‘Gave me a second life’: How Singapore doctors saved this boy from rare cancer with experimental treatment
ISOLATION
For a month, the child was isolated in a quiet, clean place in NUH. Due to the expectation that the cure would halt his immune system and render him seriously weakened, he had to be isolated.
” The caregivers, the doctors, all came up, we prepared for a balloon son in Viet Tai”, explained Prof Yeoh.
” So we had to steam all his pyjamas, all his base linens, all his towels, everything has to be fresh.
” We have to see him gowned, masked and everything … he does n’t get to see people, but just masked faces in and out during that period.”
An autoclave system uses gas at stress to kill harmful bacteria, viruses, fungi and germs on products.
Madam Nguyen Thi Kieu Anh, his mother, had not ease her son and was unsure whether the treatment do work.
Viet Tai’s mother could just see as her brother underwent the treatment because she was absent from her usual assist system and struggling with the language barrier.
” As a mom, seeing my child having to go through the different kinds of treatment, and he had to suffer the pain … I was thus heartbroken. I felt useless – like I could n’t help him,” Mdm Nguyen told CNA through a translator.
There were also useful problems. Viet Tai was a secret individual at the doctor because he was not a resident of Singapore and was unable to apply for any subsidies.
The expenses started to go up as a result of spending months or even months in a specially designed confinement ward.

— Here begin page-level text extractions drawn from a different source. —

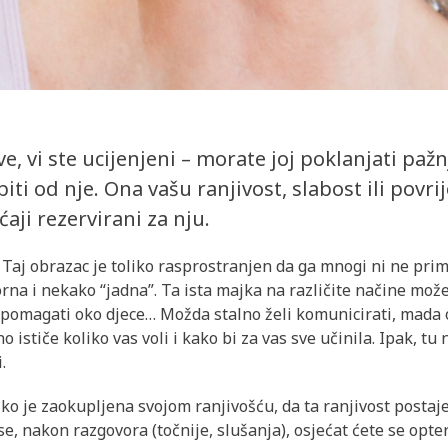
ve, vi ste ucijenjeni – morate joj poklanjati pa
iti od nje. Ona vašu ranjivost, slabost ili povr
ećaji rezervirani za nju.
Taj obrazac je toliko rasprostranjen da ga mnogi ni ne prim
orna i nekako “jadna”. Ta ista majka na različite načine može
i, pomagati oko djece… Možda stalno želi komunicirati, mada 
no ističe koliko vas voli i kako bi za vas sve učinila. Ipak, t
.
liko je zaokupljena svojom ranjivošću, da ta ranjivost postaje
 se, nakon razgovora (točnije, slušanja), osjećat ćete se opte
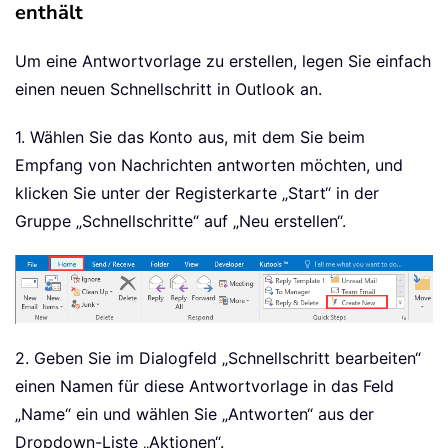
enthält
Um eine Antwortvorlage zu erstellen, legen Sie einfach
einen neuen Schnellschritt in Outlook an.
1. Wählen Sie das Konto aus, mit dem Sie beim
Empfang von Nachrichten antworten möchten, und
klicken Sie unter der Registerkarte „Start“ in der
Gruppe „Schnellschritte“ auf „Neu erstellen“.
2. Geben Sie im Dialogfeld „Schnellschritt bearbeiten“
einen Namen für diese Antwortvorlage in das Feld
„Name“ ein und wählen Sie „Antworten“ aus der
Dropdown-Liste „Aktionen“.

The general public intervened. A give. A donation website was created and an india page created. With donations ranging from S$ 1 to S$ 5, 000, mostly from strangers, they raised more than S$ 115, 000 for the family.
Shielded from the rest of the world, Viet Tai thrived. He started recovering, raising hope that this experimental therapy was working.
Viet Tai’s dying came to an end in a month, for the first time in eight weeks.
Today, more than four-and-a-half decades later, he remains cancer-free.